China cuts the reserve requirement ratio by 50 basis points

China cuts the reserve requirement ratio by 50 basis points

According to investment bank UBS, China’s move to cut the reserve requirement ratio (RRR) could increase markets sentiment. RRR represents the amount of money that banks must hold as a proportion of their total deposits. UBS also added that the move could be good news for stocks in certain sectors.
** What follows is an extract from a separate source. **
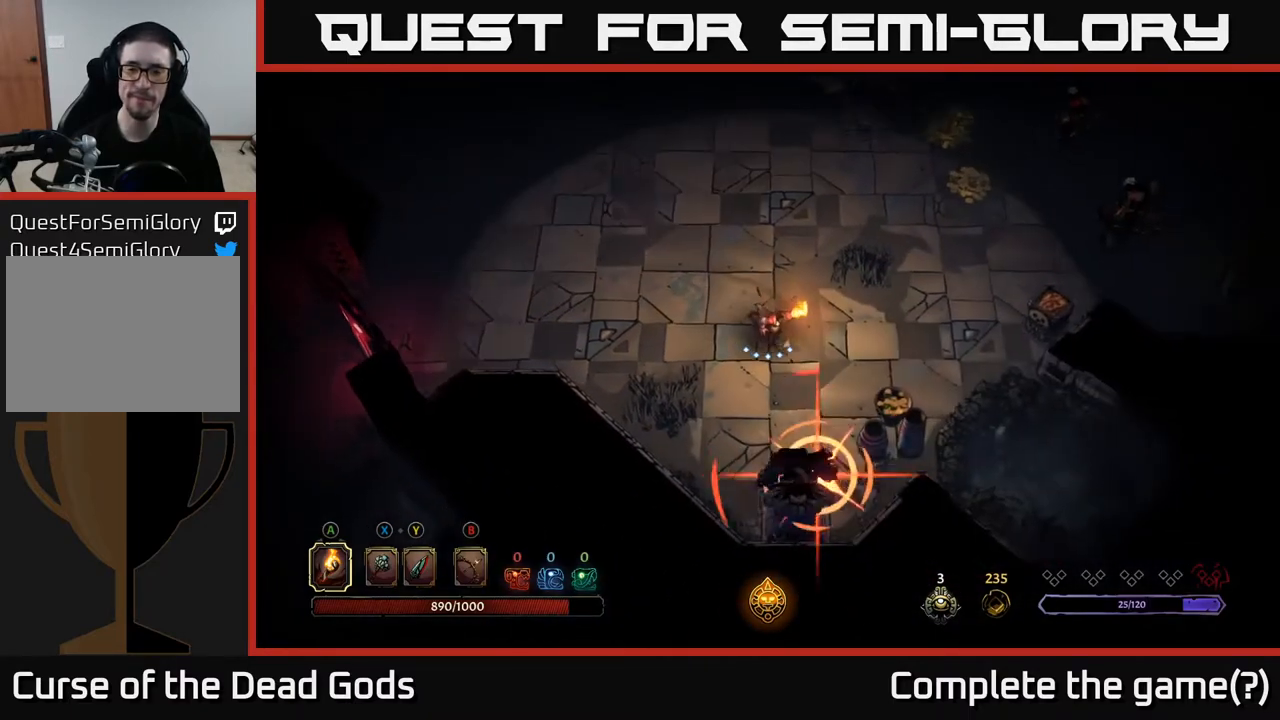
{"buttons": [], "left_stick": "down", "right_stick": "center", "events": [[250, "left_stick", "right"], [483, "left_stick", "down"]]}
On Friday, the People’s Bank of China announced it would cut the amount of funds banks need to hold in reserve. The PBOC reduces RRR by 50 basis points for all banks, effective from July 15. The move is likely to release nearly 1 trillion yuan ($154 billion) in longer-term liquidity into the economy.

A lowering of the reserve requirement ratio will boost the supply of money that banks can lend to individuals as well as businesses.

UBS analysts Lei Meng and Eric Lin reported that the RRR cut could increase market sentiment in the short term and improve stock market liquidity.

UBS also added that the move could raise liquidity-sensitive sectors, including aerospace and defense, electronics, IT, and media.

Meanwhile, firms with strong earnings expectations could also improve. UBS cited sectors, including electric vehicles and batteries, and the new energy sector.

Still, the bank added that the market rally may be temporary. As we know, the Asian giant is facing slowing economic growth, so that the market might see some disruptions.

UBS analysts announced that investors’ are concerned about the slowing pace of China’s economic recovery in the second and third quarters this year. According to analysts, that may weigh on the banking, insurance, and consumer sectors.

Analysts also added that the Chinese central bank’s move on Friday shows that the country acknowledges the risks to China’s growth.

According to Eurasia Group, the move is an acknowledgment of strong headwinds to corporate profitability, financial stability, and growth.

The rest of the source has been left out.